START Source passage
The mobile health team. The mobile health team is comprised of doctors, nurses, social workers, paramedical workers, coordinators of men’s and women’s groups, and the director of field operations. These individuals serve as liaisons between the hospital and the village, ensuring that a two-way exchange of information and knowledge about the needs of the community takes place. The MHT makes regular trips to each village, visiting patients who need follow-ups, accompanying patients to and from the hospital if need be, providing specialty clinics (e.g. if a podiatrist is on the team, there will be foot clinics; ophthalmologist, eye clinics), and promoting health education.
The hospital and training center. Once the village, with the assistance of the mobile health team, has become a self-sustaining system supporting its own health and development, the hospital can be a resource used as a secondary healthcare facility. It is equipped with the necessary equipment and medical expertise to complete complex procedures, operations, x-rays, deliveries, intensive care and pharmaceutical distribution. With the majority of preventable illnesses managed by the village itself, the hospital remains cost-effective, with time and resources allocated to those who are in need of these specialized services. Located on the CRHP campus with the hospital is the training center, which regularly holds initial and follow-up routine trainings for VHWs, as well as education and research facilities for national and international healthcare students and professionals.
END Source passage
— Problem statement —
Answer these questions from the passage on the mobile health team and the hospital:
1. What clinics does the mobile health team provide if an ophthalmologist is on the team?
2. What role can the hospital take once a village has become self-sustaining?
3. For whom does the training center hold initial and follow-up routine trainings?
START Dataset extract
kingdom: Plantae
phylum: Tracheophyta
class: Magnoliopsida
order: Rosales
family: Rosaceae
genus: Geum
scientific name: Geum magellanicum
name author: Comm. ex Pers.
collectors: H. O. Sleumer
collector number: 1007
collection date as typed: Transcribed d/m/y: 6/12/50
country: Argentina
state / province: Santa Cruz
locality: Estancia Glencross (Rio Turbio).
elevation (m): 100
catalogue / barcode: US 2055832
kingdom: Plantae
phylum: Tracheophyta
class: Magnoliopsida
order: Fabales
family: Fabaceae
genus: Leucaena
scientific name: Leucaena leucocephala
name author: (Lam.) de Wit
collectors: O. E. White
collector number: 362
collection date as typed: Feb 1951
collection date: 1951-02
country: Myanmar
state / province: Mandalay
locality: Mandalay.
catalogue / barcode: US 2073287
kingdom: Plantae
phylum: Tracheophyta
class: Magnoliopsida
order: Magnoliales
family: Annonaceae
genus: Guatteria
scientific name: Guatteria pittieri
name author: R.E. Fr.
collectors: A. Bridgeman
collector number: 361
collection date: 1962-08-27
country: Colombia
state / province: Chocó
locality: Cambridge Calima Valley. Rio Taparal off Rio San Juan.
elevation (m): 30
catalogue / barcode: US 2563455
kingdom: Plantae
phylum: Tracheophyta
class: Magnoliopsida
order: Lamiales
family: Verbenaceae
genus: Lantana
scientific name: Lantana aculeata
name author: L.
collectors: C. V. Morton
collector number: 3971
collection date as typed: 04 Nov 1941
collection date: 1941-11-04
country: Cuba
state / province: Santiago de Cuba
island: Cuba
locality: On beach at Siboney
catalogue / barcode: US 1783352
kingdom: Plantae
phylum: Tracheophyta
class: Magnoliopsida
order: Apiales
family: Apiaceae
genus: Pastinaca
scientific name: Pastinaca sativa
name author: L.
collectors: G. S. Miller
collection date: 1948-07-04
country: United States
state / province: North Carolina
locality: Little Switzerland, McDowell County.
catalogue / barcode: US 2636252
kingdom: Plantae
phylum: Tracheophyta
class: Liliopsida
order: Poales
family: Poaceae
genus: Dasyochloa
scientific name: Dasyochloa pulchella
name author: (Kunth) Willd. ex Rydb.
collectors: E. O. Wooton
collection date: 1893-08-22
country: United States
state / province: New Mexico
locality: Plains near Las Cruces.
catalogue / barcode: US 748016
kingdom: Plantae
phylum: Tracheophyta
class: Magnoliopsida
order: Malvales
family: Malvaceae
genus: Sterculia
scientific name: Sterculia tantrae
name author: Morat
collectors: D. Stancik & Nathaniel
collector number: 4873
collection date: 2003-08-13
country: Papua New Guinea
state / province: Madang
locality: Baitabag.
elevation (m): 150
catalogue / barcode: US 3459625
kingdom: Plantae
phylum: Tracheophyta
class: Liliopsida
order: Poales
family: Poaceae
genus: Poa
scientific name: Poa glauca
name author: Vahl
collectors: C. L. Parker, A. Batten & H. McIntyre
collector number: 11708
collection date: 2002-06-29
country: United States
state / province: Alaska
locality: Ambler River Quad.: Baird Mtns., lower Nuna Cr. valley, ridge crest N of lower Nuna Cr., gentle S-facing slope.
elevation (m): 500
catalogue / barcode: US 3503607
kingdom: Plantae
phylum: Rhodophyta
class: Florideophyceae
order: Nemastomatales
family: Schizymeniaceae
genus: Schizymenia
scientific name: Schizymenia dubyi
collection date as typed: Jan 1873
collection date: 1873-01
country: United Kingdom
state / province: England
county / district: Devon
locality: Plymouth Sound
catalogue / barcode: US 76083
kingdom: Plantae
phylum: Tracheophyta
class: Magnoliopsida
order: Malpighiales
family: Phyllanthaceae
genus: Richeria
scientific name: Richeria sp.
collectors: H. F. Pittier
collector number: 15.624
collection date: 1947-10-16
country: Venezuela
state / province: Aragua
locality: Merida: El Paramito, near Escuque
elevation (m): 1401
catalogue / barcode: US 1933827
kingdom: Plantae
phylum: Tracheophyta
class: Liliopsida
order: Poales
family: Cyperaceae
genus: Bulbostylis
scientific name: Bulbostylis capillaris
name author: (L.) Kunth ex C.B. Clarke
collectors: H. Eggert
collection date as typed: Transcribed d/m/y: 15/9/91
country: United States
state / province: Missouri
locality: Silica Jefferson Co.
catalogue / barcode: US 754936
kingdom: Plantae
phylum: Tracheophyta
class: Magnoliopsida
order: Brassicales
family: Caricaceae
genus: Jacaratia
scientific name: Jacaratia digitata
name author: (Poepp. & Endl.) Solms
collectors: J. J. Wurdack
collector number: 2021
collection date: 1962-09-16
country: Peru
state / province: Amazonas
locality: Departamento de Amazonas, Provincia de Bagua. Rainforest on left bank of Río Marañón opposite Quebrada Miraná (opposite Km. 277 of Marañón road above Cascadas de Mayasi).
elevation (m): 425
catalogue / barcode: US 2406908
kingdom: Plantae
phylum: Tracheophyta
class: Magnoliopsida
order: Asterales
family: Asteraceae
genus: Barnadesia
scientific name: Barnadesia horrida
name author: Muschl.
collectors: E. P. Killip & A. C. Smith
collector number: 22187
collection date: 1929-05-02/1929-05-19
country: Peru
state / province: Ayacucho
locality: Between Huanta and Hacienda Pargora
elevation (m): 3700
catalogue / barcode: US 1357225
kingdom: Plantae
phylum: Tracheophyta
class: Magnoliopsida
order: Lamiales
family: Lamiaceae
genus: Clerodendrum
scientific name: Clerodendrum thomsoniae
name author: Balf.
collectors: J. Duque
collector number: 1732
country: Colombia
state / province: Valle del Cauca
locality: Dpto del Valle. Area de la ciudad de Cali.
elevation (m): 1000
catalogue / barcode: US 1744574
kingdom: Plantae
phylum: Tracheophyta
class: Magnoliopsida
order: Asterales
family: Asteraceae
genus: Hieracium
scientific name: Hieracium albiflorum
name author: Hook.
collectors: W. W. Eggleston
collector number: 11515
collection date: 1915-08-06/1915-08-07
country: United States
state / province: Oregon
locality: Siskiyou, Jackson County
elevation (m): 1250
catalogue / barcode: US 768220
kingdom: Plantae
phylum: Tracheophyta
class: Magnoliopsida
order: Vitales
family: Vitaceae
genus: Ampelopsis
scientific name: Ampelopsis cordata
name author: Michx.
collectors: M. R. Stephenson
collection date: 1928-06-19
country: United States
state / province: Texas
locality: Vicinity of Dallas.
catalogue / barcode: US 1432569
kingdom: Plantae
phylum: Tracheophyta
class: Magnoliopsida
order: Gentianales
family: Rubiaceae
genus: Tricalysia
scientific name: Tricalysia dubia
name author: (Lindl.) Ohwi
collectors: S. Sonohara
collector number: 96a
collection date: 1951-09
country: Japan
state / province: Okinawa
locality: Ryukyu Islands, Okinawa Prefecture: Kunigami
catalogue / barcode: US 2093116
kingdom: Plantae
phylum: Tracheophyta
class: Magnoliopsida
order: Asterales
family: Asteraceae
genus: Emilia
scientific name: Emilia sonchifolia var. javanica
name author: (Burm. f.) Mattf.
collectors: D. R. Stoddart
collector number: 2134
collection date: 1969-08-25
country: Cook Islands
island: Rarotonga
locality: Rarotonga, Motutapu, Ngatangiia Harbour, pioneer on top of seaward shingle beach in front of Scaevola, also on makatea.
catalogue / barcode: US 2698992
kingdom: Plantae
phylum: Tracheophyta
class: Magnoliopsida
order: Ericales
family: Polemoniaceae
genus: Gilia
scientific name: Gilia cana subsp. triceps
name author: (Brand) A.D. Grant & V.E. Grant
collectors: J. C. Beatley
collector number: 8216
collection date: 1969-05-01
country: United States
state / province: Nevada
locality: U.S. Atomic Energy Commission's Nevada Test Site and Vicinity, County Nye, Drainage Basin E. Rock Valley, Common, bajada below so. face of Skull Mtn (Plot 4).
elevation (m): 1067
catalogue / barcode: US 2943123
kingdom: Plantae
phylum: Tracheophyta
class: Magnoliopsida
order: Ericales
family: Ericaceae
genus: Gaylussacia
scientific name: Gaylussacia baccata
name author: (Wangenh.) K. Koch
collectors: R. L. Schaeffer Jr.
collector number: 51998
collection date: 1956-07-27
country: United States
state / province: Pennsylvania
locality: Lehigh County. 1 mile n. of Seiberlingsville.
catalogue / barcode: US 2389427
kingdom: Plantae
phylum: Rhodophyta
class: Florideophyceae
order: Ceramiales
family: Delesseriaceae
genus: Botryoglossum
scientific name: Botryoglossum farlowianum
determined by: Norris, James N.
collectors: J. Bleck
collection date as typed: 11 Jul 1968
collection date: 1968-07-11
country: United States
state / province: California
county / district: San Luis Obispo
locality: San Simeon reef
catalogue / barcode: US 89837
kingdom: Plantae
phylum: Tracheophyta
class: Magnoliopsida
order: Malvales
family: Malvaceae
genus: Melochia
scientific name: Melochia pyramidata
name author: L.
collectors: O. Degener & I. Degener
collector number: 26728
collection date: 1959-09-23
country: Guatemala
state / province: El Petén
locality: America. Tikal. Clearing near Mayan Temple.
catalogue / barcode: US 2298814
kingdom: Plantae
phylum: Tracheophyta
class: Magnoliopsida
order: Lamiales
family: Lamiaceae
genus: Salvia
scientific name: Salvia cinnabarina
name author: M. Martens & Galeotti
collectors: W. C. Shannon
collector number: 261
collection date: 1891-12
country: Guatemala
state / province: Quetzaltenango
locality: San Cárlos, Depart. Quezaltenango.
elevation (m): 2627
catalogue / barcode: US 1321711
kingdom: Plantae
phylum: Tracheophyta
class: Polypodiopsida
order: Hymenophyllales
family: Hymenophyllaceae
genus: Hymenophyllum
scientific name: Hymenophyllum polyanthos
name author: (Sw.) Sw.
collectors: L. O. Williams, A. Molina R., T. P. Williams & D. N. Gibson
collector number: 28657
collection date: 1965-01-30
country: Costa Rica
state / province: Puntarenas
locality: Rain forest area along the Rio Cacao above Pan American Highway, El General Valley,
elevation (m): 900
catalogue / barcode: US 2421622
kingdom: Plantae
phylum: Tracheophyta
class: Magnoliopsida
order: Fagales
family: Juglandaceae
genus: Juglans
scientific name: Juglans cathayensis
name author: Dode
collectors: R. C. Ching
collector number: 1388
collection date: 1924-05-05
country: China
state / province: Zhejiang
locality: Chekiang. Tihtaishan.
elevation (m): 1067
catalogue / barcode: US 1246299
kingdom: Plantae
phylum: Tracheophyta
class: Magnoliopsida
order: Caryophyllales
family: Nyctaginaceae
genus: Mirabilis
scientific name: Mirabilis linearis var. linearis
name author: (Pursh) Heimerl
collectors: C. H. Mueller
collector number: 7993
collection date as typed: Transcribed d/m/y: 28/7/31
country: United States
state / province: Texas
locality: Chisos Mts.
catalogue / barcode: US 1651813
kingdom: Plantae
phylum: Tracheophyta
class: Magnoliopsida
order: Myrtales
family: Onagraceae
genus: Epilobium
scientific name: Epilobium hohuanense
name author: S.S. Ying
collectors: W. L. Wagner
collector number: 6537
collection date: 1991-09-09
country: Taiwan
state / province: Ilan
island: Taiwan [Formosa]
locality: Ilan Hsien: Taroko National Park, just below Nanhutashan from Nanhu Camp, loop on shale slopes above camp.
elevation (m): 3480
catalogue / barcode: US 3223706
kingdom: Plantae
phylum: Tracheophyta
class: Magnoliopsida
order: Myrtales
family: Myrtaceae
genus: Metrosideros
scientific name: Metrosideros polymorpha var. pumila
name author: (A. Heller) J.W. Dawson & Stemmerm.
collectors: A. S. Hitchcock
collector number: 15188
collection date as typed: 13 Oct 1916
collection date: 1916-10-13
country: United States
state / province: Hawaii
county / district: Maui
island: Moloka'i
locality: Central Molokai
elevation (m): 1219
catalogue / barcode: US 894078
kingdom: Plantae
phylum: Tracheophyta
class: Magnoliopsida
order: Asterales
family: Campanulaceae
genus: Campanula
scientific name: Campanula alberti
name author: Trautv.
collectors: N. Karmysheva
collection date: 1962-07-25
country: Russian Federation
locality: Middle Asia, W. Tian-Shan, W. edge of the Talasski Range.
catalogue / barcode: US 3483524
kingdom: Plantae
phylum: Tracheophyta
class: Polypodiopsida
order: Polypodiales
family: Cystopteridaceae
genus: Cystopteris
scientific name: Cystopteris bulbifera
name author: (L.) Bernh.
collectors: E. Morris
END Dataset extract
— Exercise result —
1. Eye clinics.
2. It can be a resource used as a secondary healthcare facility.
3. For VHWs.